Raw data:

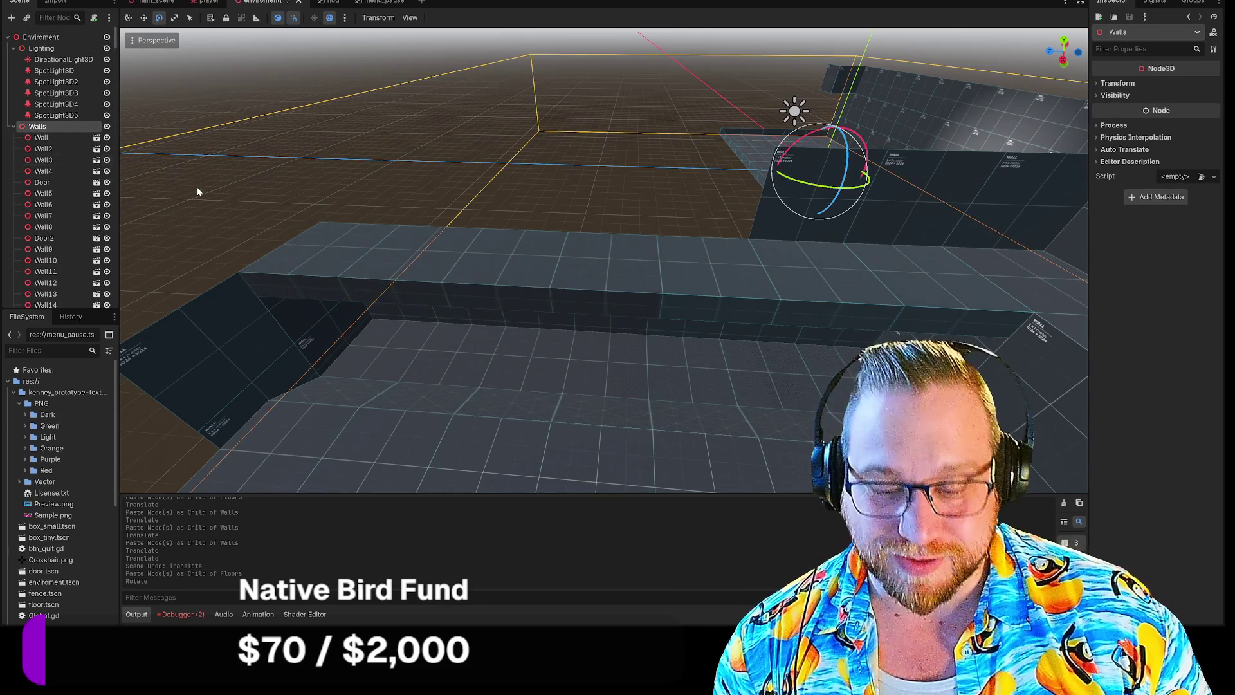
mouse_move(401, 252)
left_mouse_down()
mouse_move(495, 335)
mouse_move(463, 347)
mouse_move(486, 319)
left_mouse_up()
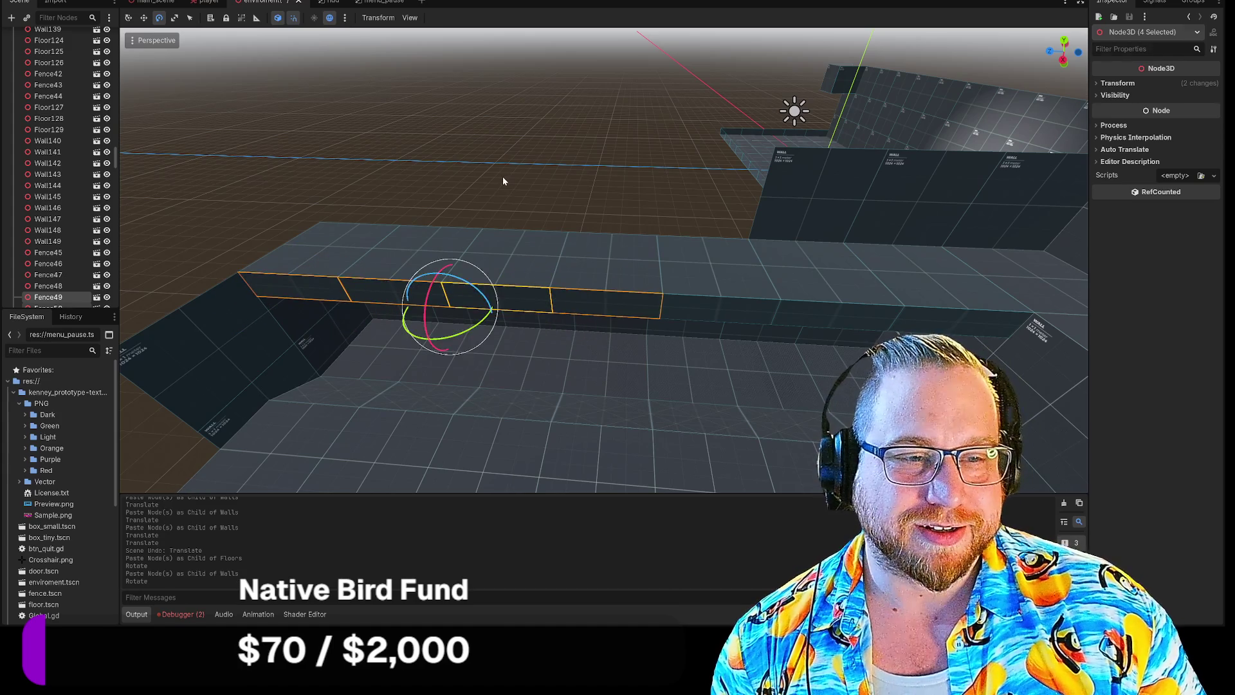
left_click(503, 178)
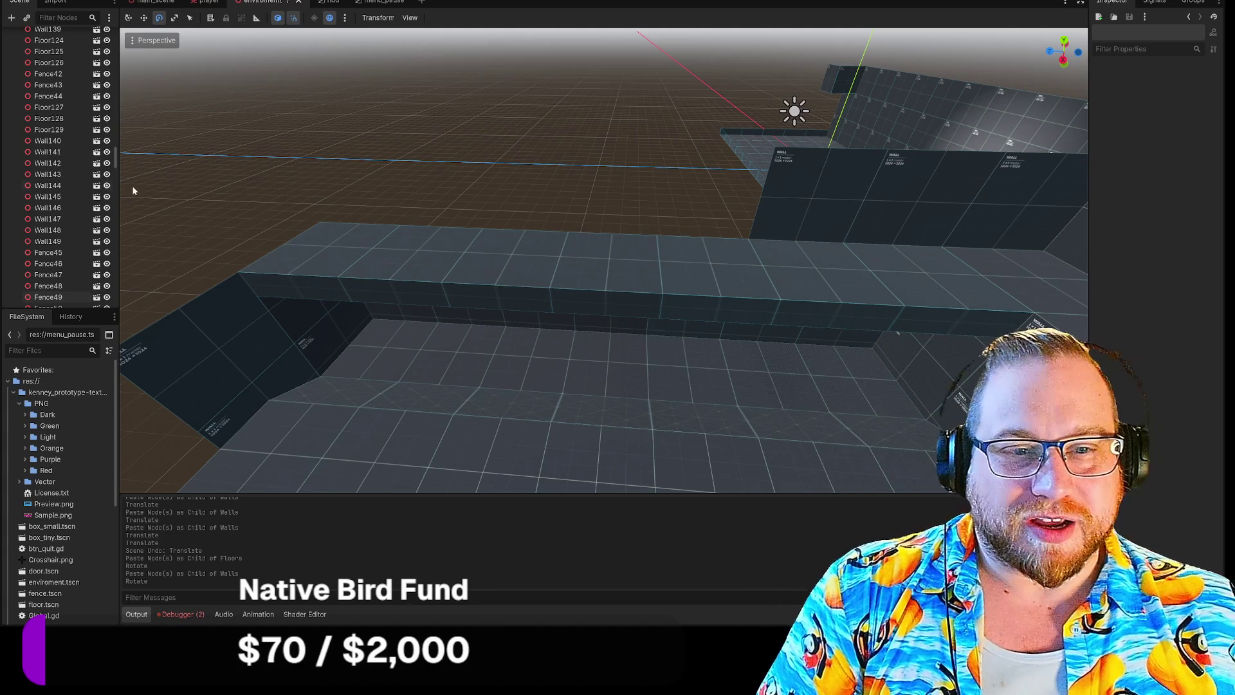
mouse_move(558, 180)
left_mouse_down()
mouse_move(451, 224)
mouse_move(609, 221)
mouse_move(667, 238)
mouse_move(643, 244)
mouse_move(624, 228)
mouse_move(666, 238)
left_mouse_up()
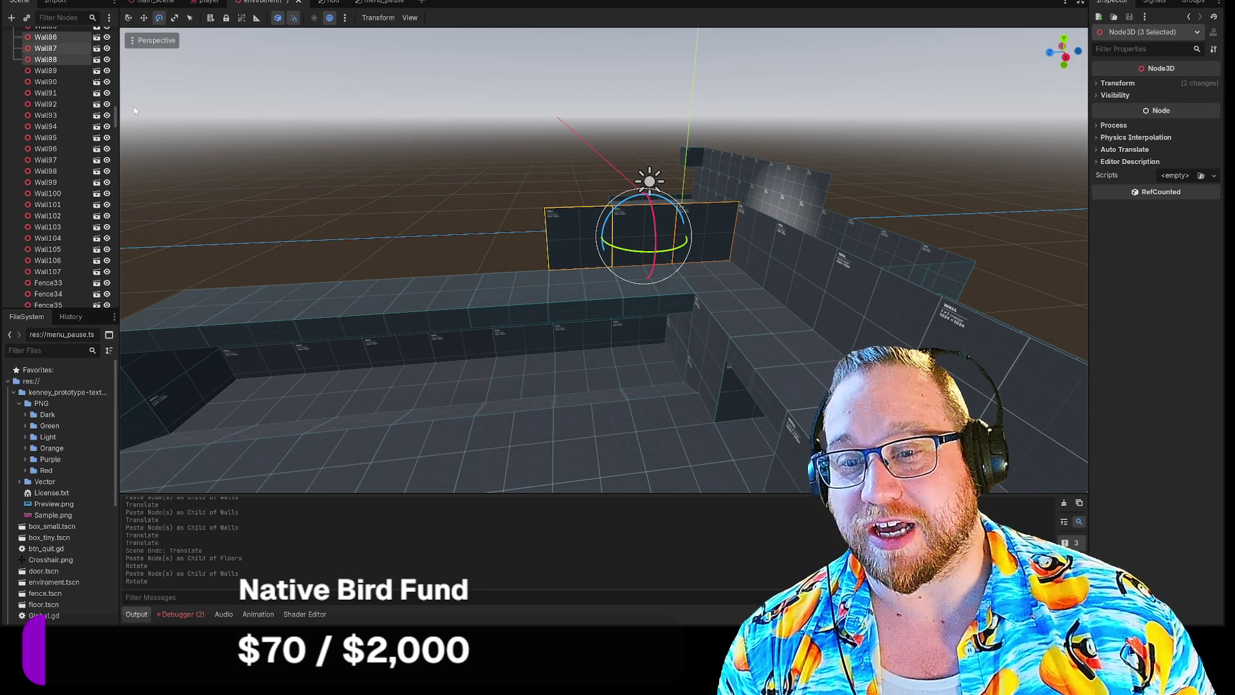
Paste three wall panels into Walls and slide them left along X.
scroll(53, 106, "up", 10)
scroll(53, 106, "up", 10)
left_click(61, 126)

What you need to do: Your copy should be the entries retyped exactly, with no images in it.

Response box:
mouse_move(401, 252)
left_mouse_down()
mouse_move(495, 335)
mouse_move(463, 347)
mouse_move(486, 319)
left_mouse_up()
left_click(503, 178)
mouse_move(558, 180)
left_mouse_down()
mouse_move(451, 224)
mouse_move(609, 221)
mouse_move(667, 238)
mouse_move(643, 244)
mouse_move(624, 228)
mouse_move(666, 238)
left_mouse_up()
Paste three wall panels into Walls and slide them left along X.
scroll(53, 106, "up", 10)
scroll(53, 106, "up", 10)
left_click(61, 126)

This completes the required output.